Watrous was a dry goods merchant in Charlestown in 1870. Living with them were two children: Florilla (8) and Sarah (16) Oldenbufrg. Watrous continued to work in contracting and building in Wisconsin until December 26, 1877 when he left for Colorado. His wife stayed in Wisconsion temporarily because her father was seriously ill.

==Fort Collins pioneer==
On December 30, 1877, Watrous arrived in Fort Collins on the Colorado Central Railroad. At that time, Fort Collins was a frontier town with dirt roads and sidewalks. He worked as a clerk, at W.C. Stover's store until June 1878.

===Newspaper editor and publisher===
Watrous and his partner, E.M. Pelton, co-founded the Fort Collins Courier. Watrous was the editor of the paper, that issued its first edition on June 29, 1878. His partner had newspaper experience. Some people made death threats and threatened to dynamite the newspaper.

The Fort Collins Courier was printed on an old, unreliable Washington Hand Press without enough type, which was resolved by printing two pages in Chicago and two pages printed with local news in Fort Collins. The pages printed in Chicago were shipped on the railroad. Watrous was a founder of the Courier Publishing Company that had enough type to print the whole paper locally. Watrous continued as the editor of what became a daily eight-column newspaper in 1880.

In 1889, new owners became major shareholders of the Courier Printing and Publishing Company. Formerly a Democraticadd paper, it became Republican with the new owners. He stayed on as president and editor. The paper, a weekly for a period of time, grew from eight to twelve pages as the town of Fort Collins grew substantially with the turn of the century.

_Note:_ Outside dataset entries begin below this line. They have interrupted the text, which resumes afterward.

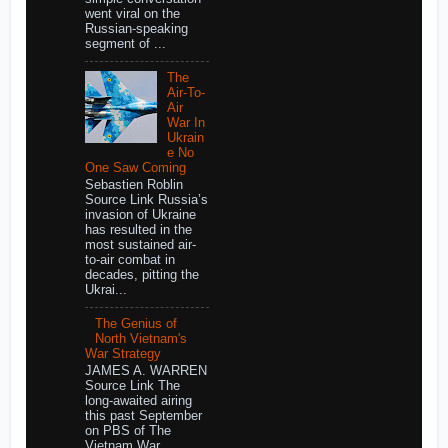
went viral on the
Russian-speaking
segment of ...
The
Air-To-
Air
War In
Ukrain
e No
One Saw Coming
Sebastien Roblin
Source Link Russia’s
invasion of Ukraine
has resulted in the
most sustained air-
to-air combat in
decades, pitting the
Ukrai...
The Genius of
North Vietnam's
War Strategy
JAMES A. WARREN
Source Link The
long-awaited airing
this past September
on PBS of The
Vietnam War,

On March 24, 1902, the first issue of the renamed newspaper Evening Courier was published. In 1920 the newspaper was purchased by and merged with the Fort Collins Express, becoming the Express Courier. Watrous took a leave in 1910 to write his book about the history of Larimer County. He retired in 1918 or 1920. He continued to write articles in his retirement, including contribution to "Pioneer Corner" of the Sunday Express-Courier.

===Politician and activist===
In 1881, Watrous was appointed to the town board of trustees. He tried politics in 1882 and 1884 as a candidate for state auditor but was defeated both times.

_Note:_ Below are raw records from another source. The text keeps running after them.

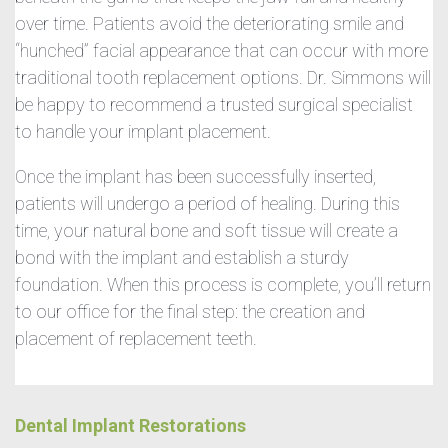
over time. Patients avoid the deteriorating smile and
“hunched” facial appearance that can occur with more
traditional tooth replacement options. Dr. Simmons will
be happy to recommend a trusted surgical specialist
to handle your implant placement.
Once the implant has been successfully inserted,
patients will undergo a period of healing. During this
time, your natural bone and soft tissue will create a
bond with the implant and establish a sturdy
foundation. When this process is complete, you’ll return
to our office for the final step: the creation and
placement of replacement teeth.
Dental Implant Restorations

In the early 1880s, Fort Collins was a vice-ridden town of gambling halls. Watrous is credited with making the town safer when he "waged a vigorous campaign against the underworld, and the better element backed him". He was appointed Postmaster from 1885 to 1889, during the Grover Cleveland administration. After retiring from the newspaper in 1920, Watrous served as a justice of peace for several years.

===Historian and author===
In 1910, Watrous completed the book History of Larimer County, Colorado, which was published in 1911. He expressed his appreciation of the area with the article "My first close up view of the Rocky Mountains".

==Personal life==
Watrous married Florilla Thompson on December 25, 1856, in Calumet, Wisconsin. Florilla (as known as Florelle) followed Watrous to Fort Collins by 1880. They did not bear any children. Watrous and his wife had an adopted daughter, Bertha M. Pegg, who spent her childhood with them. Bertha taught school in Boulder and Fort Morgan by 1900. Pegg married Fred C. Robbins at Watrous's house in Fort Collins on February 14, 1900. Florelle was active in the pioneer society, women's clubs, and the Baptist church. Watrous and his wife were involved in local charities. Florelle died in Fort Collins on May 26, 1916. Watrous married Florelle's half-sister, Helen L. Brose on August 13, 1917. (Note: Another source stated that Florelle died in 1918 and Watrous then married Mrs. Clara Brose when he was 85 (about 1920).)

Watrous was a mason. He lived his last years and died on August 5, 1927 at the Larimer county home or at the Larimer county hospital. He had a Knights Templar funeral service and a masonic burial in the Grandview Cemetery in Fort Collins.